The Crazy Horse Saloon was an all-out assault on the senses. The customers were Americans, Germans, Swedes, Italians, Japanese, Arabs, British, Greeks, even a few Frenchmen, and their conversations intertwined to produce a noisy babble frequently punctuated with laughter. The air was thick with cigarette smoke, perfume, and whiskey. When the band played, it generated enough sound to shatter crystal. The few times Harry wanted to speak to Rita, he was forced to scream, although they were just two feet apart, on opposite sides of a minuscule cocktail table.
The stage show made him forget the noise and smoke. The girls were gorgeous. Long legs. Full, high-set breasts. T
iny waists. Galvanizing faces. More variety than the eye could take in. More beauty than the mind could easily comprehend or the heart appreciate. Dozens of girls, most bare-breasted. All manner of costumes, most skimpy: leather straps, chains, furs, boots, jeweled dog collars, feathers, silk scarves. Their eyes were heavily mascaraed, and some wore sequined designs on their faces and bodies.
Rita said, “After an hour, this gets to be a bore. Shall we go?” Outside, she said, “We haven’t talked about my book, and that’s really what you wanted to do. Tell you what. We’ll walk to the Hotel George V, have some champagne, and talk.”
He was somewhat confused. She seemed to be sending conflicting signals. Hadn’t they gone to the Crazy Horse to be turned on? Hadn’t she expected him to make a pass afterward? And now she was ready to talk books?

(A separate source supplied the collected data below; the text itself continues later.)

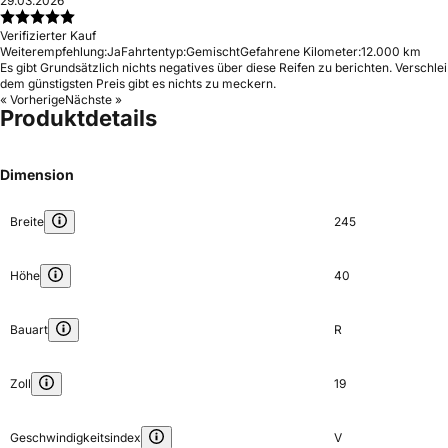
29.03.2026
Verifizierter Kauf
Weiterempfehlung:
Ja
Fahrtentyp:
Gemischt
Gefahrene Kilometer:
12.000 km
Es gibt Grundsätzlich nichts negatives über diese Reifen zu berichten. Verschle
dem günstigsten Preis gibt es nichts zu meckern.
« Vorherige
Nächste »
Produktdetails
Dimension
Breite
245
Höhe
40
Bauart
R
Zoll
19
Geschwindigkeitsindex
V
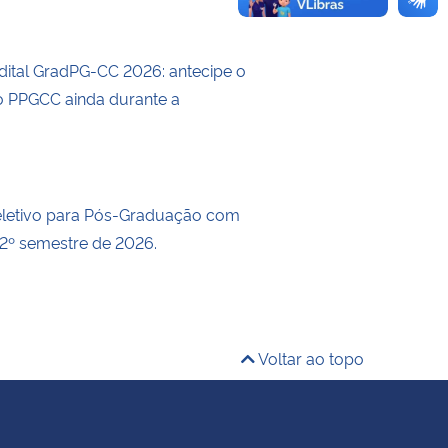
dital GradPG-CC 2026: antecipe o
 PPGCC ainda durante a
eletivo para Pós-Graduação com
 2º semestre de 2026.
Voltar ao topo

As they crossed the lobby of the George V and boarded the elevator, he said, “Do they have a rooftop restaurant here?”
“I don’t know. We’re going to my room.”
His confusion deepened. “You’re not staying at the convention hotel? I know it’s dull, but this is terribly expensive.”
“I’ve made a tidy sum from Changing Tomorrow. I’m splurging, for once. I have a small suite overlooking the gardens.”
In her room a bottle of champagne stood beside her bed in a silver bucket full of crushed ice.
She pointed to the bottle. “Moët. Open it, please?”
He took it out of the bucket—and saw her wince.
“The sound of the ice,” she said.
“What about it?”
She hesitated. “Puts my teeth on edge. Like fingernails screeching against a blackboard.”
By then he was so attuned to her that he knew she wasn’t telling him the truth, that she had winced because the rattle of the ice had reminded her of something unpleasant. For a moment her eyes were faraway, deep in a memory that furrowed her brow.
“The ice is hardly melted,” he said. “When did you order this?”
Shedding the troubling memory, she focused on him and grinned again. “When I went to the ladies’ room at Lapérouse.”
Incredulous, he said “You’re seducing me!”